Which was an unarmed state of mind that Nellie had counted on when she hatched this mad scheme.
“Come on, talk!” barked the black-eyed man, losing his smile.
Nellie looked more scared to death than ever. But she tensed a little in the chair.
She had seen every member of the gang who counted. She could recognize them surely in a line-up. She knew where to direct the police for a raid that should bag the lot of them.
Now all she had to do was escape.
“Did Knight have one of those bricks, or didn’t he?” snapped the black-eyed man. “We went back to his place later, and saw where a board in the bathroom had been pried up. Was the thing under that board? If so, who took it? The white-haired guy?”
“I don’t know a thing,” said Nellie, voice small and meek.
“Yahh! Talk sense. You couldn’t help but know if the white-headed guy had it. You’ve been in his joint for over a day. Where’s he keep it?”
Nellie only shook her head, dainty body drooping, eyes wide and appealing.
The man stepped up within reach of her and drew his hand back to strike.
“Talk—or I’ll give you a crack!”
“Really, there’s nothing I can say—”
The other three men were watching with callous and expectant grins on their faces. The room was very still.
The black-eyed man’s hand lashed out to give the helpless girl an open-handed slap.
It was what Nellie had been waiting for.
Like light, her own tapering small hand flashed forward.
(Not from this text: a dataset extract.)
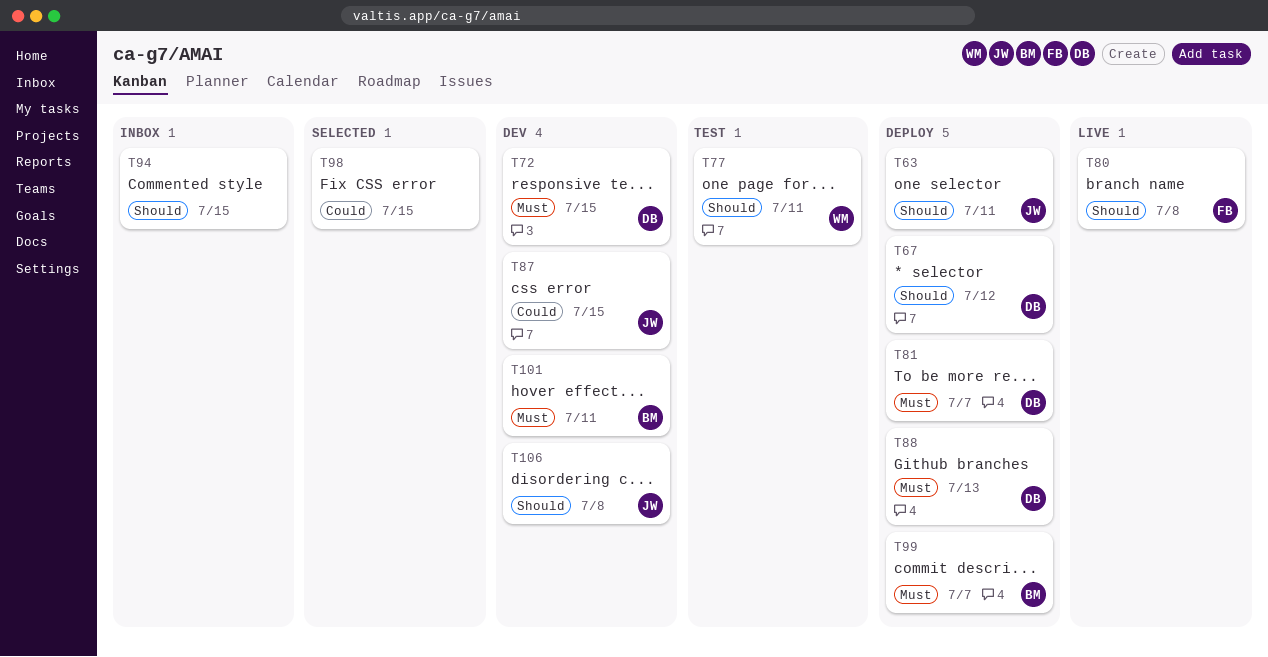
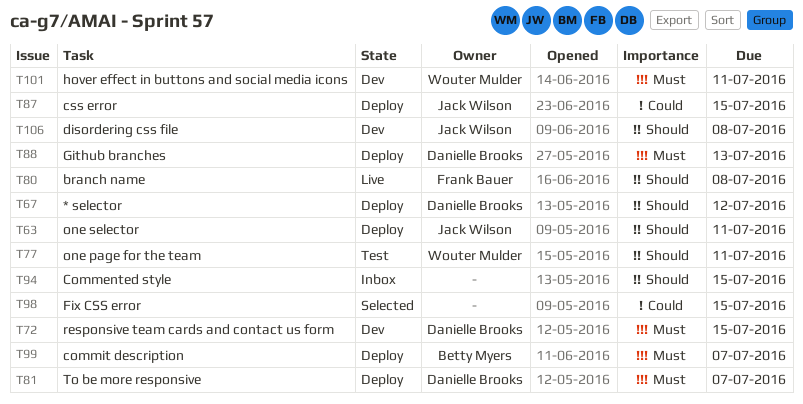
T87, status: Dev -> Deploy
T101, owner: Betty Myers -> Wouter Mulder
Her fingers, so deceptively fragile-looking, closed on the black-eyed man’s wrist in a grip that brought a yelp of astonishment to this thin lips.
Nellie jerked forward and down, at the same time swinging like a figure in a lightning dance, to the right of her chair. The black-eyed man kept on coming, head down and helpless.
His head hit the chair back and he fell in a hopeless tangle with the thing.
Nellie was at the door, slim body moving like that of a whirling dervish. She didn’t think they’d shoot, because of the noise and the fact that they wanted information from her. But she took no chances.
Her slender figure seemed to be all over the place in a zigzag line as she went toward the door, where the man with the reddish hair had been lounging. He was positively gaping at her.